** TASK PROMPT **
Your task is to output every record exactly as it is given.

[Collected data entries]
——————

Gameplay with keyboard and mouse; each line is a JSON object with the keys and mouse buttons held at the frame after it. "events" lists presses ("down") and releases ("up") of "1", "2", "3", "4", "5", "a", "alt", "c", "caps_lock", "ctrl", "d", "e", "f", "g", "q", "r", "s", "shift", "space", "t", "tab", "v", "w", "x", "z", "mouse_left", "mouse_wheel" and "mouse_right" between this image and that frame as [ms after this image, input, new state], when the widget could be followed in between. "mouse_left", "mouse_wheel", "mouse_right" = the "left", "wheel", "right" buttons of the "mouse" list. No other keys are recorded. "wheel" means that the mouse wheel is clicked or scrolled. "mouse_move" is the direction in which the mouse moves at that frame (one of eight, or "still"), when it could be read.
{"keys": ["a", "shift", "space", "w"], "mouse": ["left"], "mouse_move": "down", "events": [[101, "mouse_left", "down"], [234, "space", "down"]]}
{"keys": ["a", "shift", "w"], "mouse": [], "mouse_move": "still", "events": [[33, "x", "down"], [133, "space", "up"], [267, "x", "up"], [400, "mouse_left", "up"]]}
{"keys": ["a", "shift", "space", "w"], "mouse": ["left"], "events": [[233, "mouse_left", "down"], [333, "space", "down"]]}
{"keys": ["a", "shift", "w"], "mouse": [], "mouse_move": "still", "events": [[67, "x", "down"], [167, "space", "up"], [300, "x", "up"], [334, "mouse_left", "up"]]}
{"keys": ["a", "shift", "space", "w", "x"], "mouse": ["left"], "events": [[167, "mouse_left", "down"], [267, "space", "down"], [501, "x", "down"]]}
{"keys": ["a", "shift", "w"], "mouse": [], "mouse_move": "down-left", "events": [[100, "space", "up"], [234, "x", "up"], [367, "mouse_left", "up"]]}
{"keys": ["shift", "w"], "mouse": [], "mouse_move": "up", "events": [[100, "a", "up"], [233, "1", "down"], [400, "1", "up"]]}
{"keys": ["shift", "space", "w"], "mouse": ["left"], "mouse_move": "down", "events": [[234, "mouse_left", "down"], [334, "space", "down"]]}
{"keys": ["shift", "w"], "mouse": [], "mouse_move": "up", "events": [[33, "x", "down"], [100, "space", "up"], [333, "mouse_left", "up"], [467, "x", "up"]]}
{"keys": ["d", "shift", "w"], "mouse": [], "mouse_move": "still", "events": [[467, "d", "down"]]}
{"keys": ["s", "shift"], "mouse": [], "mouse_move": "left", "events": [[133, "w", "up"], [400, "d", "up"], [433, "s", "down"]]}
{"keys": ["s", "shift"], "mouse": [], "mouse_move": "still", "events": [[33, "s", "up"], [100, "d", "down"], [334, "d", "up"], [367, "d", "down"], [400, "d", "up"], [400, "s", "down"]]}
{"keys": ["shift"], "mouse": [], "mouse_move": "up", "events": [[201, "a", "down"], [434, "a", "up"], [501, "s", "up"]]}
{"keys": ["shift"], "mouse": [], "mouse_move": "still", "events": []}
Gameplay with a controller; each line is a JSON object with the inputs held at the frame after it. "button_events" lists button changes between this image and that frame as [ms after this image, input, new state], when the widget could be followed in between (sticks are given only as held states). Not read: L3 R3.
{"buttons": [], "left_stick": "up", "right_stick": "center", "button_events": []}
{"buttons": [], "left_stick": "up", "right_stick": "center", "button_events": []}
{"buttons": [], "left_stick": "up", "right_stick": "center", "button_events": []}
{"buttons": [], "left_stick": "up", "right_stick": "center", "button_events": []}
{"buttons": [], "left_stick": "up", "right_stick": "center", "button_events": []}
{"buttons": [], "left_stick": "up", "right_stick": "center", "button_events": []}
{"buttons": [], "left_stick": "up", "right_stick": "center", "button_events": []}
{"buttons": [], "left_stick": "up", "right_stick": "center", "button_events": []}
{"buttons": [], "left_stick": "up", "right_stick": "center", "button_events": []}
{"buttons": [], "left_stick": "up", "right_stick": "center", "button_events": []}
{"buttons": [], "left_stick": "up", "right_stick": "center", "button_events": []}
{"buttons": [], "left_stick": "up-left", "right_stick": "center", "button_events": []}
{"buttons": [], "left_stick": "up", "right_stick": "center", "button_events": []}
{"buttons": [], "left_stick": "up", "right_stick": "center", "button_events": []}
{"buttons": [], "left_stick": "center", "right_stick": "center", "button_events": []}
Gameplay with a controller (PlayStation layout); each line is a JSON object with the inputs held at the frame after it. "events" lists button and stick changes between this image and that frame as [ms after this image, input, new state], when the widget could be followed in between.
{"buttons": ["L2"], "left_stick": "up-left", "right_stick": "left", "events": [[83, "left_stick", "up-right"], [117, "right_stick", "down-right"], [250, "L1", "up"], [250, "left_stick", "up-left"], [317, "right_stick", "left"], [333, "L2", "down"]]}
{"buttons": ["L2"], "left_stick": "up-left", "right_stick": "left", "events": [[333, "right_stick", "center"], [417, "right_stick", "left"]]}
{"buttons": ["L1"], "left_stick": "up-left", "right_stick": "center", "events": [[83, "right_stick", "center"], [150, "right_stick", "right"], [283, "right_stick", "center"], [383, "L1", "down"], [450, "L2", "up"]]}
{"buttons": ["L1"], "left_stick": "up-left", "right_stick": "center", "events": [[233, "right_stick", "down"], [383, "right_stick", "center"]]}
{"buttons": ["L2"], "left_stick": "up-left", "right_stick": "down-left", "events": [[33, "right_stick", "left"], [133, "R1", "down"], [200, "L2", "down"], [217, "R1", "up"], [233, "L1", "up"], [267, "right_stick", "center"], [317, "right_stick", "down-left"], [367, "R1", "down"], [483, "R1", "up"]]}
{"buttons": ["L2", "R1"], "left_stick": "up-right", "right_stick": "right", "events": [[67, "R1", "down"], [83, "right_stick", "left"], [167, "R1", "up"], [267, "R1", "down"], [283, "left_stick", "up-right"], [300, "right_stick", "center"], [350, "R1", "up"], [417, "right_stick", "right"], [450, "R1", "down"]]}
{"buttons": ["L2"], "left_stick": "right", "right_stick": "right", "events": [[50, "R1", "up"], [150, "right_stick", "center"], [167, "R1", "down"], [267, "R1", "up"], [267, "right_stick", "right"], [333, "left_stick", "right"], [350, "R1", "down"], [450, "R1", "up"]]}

——————

** TASK SOLUTION **
Gameplay with keyboard and mouse; each line is a JSON object with the keys and mouse buttons held at the frame after it. "events" lists presses ("down") and releases ("up") of "1", "2", "3", "4", "5", "a", "alt", "c", "caps_lock", "ctrl", "d", "e", "f", "g", "q", "r", "s", "shift", "space", "t", "tab", "v", "w", "x", "z", "mouse_left", "mouse_wheel" and "mouse_right" between this image and that frame as [ms after this image, input, new state], when the widget could be followed in between. "mouse_left", "mouse_wheel", "mouse_right" = the "left", "wheel", "right" buttons of the "mouse" list. No other keys are recorded. "wheel" means that the mouse wheel is clicked or scrolled. "mouse_move" is the direction in which the mouse moves at that frame (one of eight, or "still"), when it could be read.
{"keys": ["a", "shift", "space", "w"], "mouse": ["left"], "mouse_move": "down", "events": [[101, "mouse_left", "down"], [234, "space", "down"]]}
{"keys": ["a", "shift", "w"], "mouse": [], "mouse_move": "still", "events": [[33, "x", "down"], [133, "space", "up"], [267, "x", "up"], [400, "mouse_left", "up"]]}
{"keys": ["a", "shift", "space", "w"], "mouse": ["left"], "events": [[233, "mouse_left", "down"], [333, "space", "down"]]}
{"keys": ["a", "shift", "w"], "mouse": [], "mouse_move": "still", "events": [[67, "x", "down"], [167, "space", "up"], [300, "x", "up"], [334, "mouse_left", "up"]]}
{"keys": ["a", "shift", "space", "w", "x"], "mouse": ["left"], "events": [[167, "mouse_left", "down"], [267, "space", "down"], [501, "x", "down"]]}
{"keys": ["a", "shift", "w"], "mouse": [], "mouse_move": "down-left", "events": [[100, "space", "up"], [234, "x", "up"], [367, "mouse_left", "up"]]}
{"keys": ["shift", "w"], "mouse": [], "mouse_move": "up", "events": [[100, "a", "up"], [233, "1", "down"], [400, "1", "up"]]}
{"keys": ["shift", "space", "w"], "mouse": ["left"], "mouse_move": "down", "events": [[234, "mouse_left", "down"], [334, "space", "down"]]}
{"keys": ["shift", "w"], "mouse": [], "mouse_move": "up", "events": [[33, "x", "down"], [100, "space", "up"], [333, "mouse_left", "up"], [467, "x", "up"]]}
{"keys": ["d", "shift", "w"], "mouse": [], "mouse_move": "still", "events": [[467, "d", "down"]]}
{"keys": ["s", "shift"], "mouse": [], "mouse_move": "left", "events": [[133, "w", "up"], [400, "d", "up"], [433, "s", "down"]]}
{"keys": ["s", "shift"], "mouse": [], "mouse_move": "still", "events": [[33, "s", "up"], [100, "d", "down"], [334, "d", "up"], [367, "d", "down"], [400, "d", "up"], [400, "s", "down"]]}
{"keys": ["shift"], "mouse": [], "mouse_move": "up", "events": [[201, "a", "down"], [434, "a", "up"], [501, "s", "up"]]}
{"keys": ["shift"], "mouse": [], "mouse_move": "still", "events": []}
Gameplay with a controller; each line is a JSON object with the inputs held at the frame after it. "button_events" lists button changes between this image and that frame as [ms after this image, input, new state], when the widget could be followed in between (sticks are given only as held states). Not read: L3 R3.
{"buttons": [], "left_stick": "up", "right_stick": "center", "button_events": []}
{"buttons": [], "left_stick": "up", "right_stick": "center", "button_events": []}
{"buttons": [], "left_stick": "up", "right_stick": "center", "button_events": []}
{"buttons": [], "left_stick": "up", "right_stick": "center", "button_events": []}
{"buttons": [], "left_stick": "up", "right_stick": "center", "button_events": []}
{"buttons": [], "left_stick": "up", "right_stick": "center", "button_events": []}
{"buttons": [], "left_stick": "up", "right_stick": "center", "button_events": []}
{"buttons": [], "left_stick": "up", "right_stick": "center", "button_events": []}
{"buttons": [], "left_stick": "up", "right_stick": "center", "button_events": []}
{"buttons": [], "left_stick": "up", "right_stick": "center", "button_events": []}
{"buttons": [], "left_stick": "up", "right_stick": "center", "button_events": []}
{"buttons": [], "left_stick": "up-left", "right_stick": "center", "button_events": []}
{"buttons": [], "left_stick": "up", "right_stick": "center", "button_events": []}
{"buttons": [], "left_stick": "up", "right_stick": "center", "button_events": []}
{"buttons": [], "left_stick": "center", "right_stick": "center", "button_events": []}
Gameplay with a controller (PlayStation layout); each line is a JSON object with the inputs held at the frame after it. "events" lists button and stick changes between this image and that frame as [ms after this image, input, new state], when the widget could be followed in between.
{"buttons": ["L2"], "left_stick": "up-left", "right_stick": "left", "events": [[83, "left_stick", "up-right"], [117, "right_stick", "down-right"], [250, "L1", "up"], [250, "left_stick", "up-left"], [317, "right_stick", "left"], [333, "L2", "down"]]}
{"buttons": ["L2"], "left_stick": "up-left", "right_stick": "left", "events": [[333, "right_stick", "center"], [417, "right_stick", "left"]]}
{"buttons": ["L1"], "left_stick": "up-left", "right_stick": "center", "events": [[83, "right_stick", "center"], [150, "right_stick", "right"], [283, "right_stick", "center"], [383, "L1", "down"], [450, "L2", "up"]]}
{"buttons": ["L1"], "left_stick": "up-left", "right_stick": "center", "events": [[233, "right_stick", "down"], [383, "right_stick", "center"]]}
{"buttons": ["L2"], "left_stick": "up-left", "right_stick": "down-left", "events": [[33, "right_stick", "left"], [133, "R1", "down"], [200, "L2", "down"], [217, "R1", "up"], [233, "L1", "up"], [267, "right_stick", "center"], [317, "right_stick", "down-left"], [367, "R1", "down"], [483, "R1", "up"]]}
{"buttons": ["L2", "R1"], "left_stick": "up-right", "right_stick": "right", "events": [[67, "R1", "down"], [83, "right_stick", "left"], [167, "R1", "up"], [267, "R1", "down"], [283, "left_stick", "up-right"], [300, "right_stick", "center"], [350, "R1", "up"], [417, "right_stick", "right"], [450, "R1", "down"]]}
{"buttons": ["L2"], "left_stick": "right", "right_stick": "right", "events": [[50, "R1", "up"], [150, "right_stick", "center"], [167, "R1", "down"], [267, "R1", "up"], [267, "right_stick", "right"], [333, "left_stick", "right"], [350, "R1", "down"], [450, "R1", "up"]]}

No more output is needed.